Mais D., imperturbable, conteste quasi tout ce qui lui est reproché. Selon lui, des travailleurs mentent sur le montant réel des salaires versés. Quand le président du tribunal lui fait remarquer qu'entre ce qui était promis à l'engagement (soit une dizaine d'euros de l'heure) et la somme finalement réglée, la différence était souvent très importante, le trentenaire nuance. «Oui, j'ai revu à la baisse des rétributions, parce que je me suis aperçu que des employés n'avaient pas les qualifications qu'ils prétendaient posséder.»
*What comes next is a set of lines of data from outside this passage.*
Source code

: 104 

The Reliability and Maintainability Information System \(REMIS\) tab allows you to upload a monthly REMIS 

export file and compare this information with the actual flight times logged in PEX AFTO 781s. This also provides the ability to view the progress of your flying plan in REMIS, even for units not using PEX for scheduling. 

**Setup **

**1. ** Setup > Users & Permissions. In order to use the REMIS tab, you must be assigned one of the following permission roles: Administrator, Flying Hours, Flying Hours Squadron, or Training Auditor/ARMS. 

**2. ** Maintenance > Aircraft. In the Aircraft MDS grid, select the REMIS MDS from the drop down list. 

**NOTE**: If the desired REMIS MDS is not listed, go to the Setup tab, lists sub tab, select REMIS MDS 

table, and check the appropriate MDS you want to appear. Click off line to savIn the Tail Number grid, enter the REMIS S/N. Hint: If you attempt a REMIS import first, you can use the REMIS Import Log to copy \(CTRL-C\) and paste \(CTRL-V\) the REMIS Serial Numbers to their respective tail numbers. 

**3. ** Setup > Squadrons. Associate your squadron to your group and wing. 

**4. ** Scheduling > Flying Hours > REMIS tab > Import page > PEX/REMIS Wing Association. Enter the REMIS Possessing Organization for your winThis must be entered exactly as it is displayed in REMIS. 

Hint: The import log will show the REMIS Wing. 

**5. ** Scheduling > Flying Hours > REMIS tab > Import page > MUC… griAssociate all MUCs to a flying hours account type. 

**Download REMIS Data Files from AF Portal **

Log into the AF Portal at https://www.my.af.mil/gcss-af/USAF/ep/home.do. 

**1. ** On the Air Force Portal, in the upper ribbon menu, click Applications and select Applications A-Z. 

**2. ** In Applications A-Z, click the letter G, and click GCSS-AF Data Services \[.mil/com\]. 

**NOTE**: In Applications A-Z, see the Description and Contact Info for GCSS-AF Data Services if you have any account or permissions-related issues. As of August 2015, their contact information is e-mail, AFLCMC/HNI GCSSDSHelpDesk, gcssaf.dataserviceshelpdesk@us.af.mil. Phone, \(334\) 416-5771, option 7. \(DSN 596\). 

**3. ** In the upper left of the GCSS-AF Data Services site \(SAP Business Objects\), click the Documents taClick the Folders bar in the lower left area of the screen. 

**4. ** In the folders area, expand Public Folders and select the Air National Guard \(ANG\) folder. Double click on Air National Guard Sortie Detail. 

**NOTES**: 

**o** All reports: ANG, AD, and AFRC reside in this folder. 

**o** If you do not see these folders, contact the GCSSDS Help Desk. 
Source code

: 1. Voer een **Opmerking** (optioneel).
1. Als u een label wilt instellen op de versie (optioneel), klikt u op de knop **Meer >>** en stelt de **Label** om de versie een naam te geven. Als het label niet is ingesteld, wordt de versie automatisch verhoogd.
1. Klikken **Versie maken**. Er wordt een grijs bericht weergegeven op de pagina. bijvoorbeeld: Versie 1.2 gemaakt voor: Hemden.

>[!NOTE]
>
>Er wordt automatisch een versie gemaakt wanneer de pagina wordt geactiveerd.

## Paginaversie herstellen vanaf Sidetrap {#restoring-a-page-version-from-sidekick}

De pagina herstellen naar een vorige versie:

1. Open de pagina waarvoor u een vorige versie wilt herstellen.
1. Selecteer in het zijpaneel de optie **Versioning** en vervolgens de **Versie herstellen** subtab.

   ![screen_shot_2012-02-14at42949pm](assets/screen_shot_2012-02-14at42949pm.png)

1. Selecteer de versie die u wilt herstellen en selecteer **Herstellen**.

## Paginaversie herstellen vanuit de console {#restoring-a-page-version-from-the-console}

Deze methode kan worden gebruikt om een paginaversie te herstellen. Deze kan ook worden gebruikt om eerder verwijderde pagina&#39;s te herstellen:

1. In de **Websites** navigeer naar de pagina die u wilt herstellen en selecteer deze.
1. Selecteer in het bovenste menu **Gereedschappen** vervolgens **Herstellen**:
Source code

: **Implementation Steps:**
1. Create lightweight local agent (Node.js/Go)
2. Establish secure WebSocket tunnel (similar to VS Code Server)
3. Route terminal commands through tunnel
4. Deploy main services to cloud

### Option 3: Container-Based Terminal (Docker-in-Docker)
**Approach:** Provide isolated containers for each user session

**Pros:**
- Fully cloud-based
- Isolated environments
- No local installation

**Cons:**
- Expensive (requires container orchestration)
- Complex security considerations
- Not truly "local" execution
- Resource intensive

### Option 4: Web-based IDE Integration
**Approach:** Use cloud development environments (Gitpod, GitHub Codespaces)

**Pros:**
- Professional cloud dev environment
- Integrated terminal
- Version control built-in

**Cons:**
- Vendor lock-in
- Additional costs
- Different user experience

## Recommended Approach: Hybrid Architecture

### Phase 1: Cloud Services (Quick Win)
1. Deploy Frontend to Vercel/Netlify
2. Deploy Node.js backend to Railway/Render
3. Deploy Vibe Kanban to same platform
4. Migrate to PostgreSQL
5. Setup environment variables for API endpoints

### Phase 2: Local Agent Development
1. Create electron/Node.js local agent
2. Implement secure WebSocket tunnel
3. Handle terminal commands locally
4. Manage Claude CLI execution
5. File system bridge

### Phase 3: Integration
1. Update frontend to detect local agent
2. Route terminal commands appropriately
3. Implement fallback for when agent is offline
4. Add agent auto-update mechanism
Plusieurs ouvriers affirment n'avoir reçu que des avances ponctuelles, mais jamais la totalité de leur dû? D. soutient que c'est faux. Ce père de famille assure aussi que les heures supplémentaires ont toujours été compensées. «Il n'y a jamais eu un dimanche travaillé, ou alors je n'étais pas au courant», jure l'ex-patron, qui possède par ailleurs un diplôme de juriste. De quoi faire la leçon au Ministère public qui, selon le prévenu, «n'a pas effectué un travail adéquat».

Un patron mal informé

La justice lui reproche par ailleurs des violences et des pressions exercées sur le personnel qui contestait les salaires ou menaçait de déposer plainte. Rien de cela, affirme l'homme, qui s'exprime en russe. Lorsque la justice lui reporte des accusations sur les conditions de sécurité défaillantes des chantiers, D. reprend au vol le témoignage d'un ouvrier, recueilli durant la procédure: «Comment quelqu'un qui n'est pas ingénieur et a travaillé auparavant dans une pizzeria peut-il connaître les normes en vigueur?» Enfin, sur d'autres points, D. - propriétaire de plusieurs entreprises qui visiblement traitaient entre elles - estime avoir été trompé ou mal informé par ses collaborateurs.

Les plaidoiries auront lieu ce jeudi; le verdict est attendu vendredi.

Accusations en cascade

Le prévenu fait face à une vingtaine de plaignants, mais aussi à une vingtaine de chefs d'accusation. Entre 2015 et 2017 particulièrement, il a fait miroiter à des travailleurs d'Europe du Nord et de l'Est des salaires "intéressants" au vu de leur niveau de vie puis les a fait venir sur divers chantiers de Suisse romande. Le Ministère public estime qu'il a ciblé des ouvriers dans la précarité, pour ensuite les payer entre 20 centimes et 6.50 de l'heure, tout en leur imposant des conditions de travail illégales. D. est ainsi accusé de traite d'êtres humains par métier. Ce n'est pas tout. L'homme est poursuivi pour n'avoir pas réglé les assurances sociales de son personnel, mais aussi pour gestion fautive, contrainte ou encore abus de confiance envers des sociétés tiers.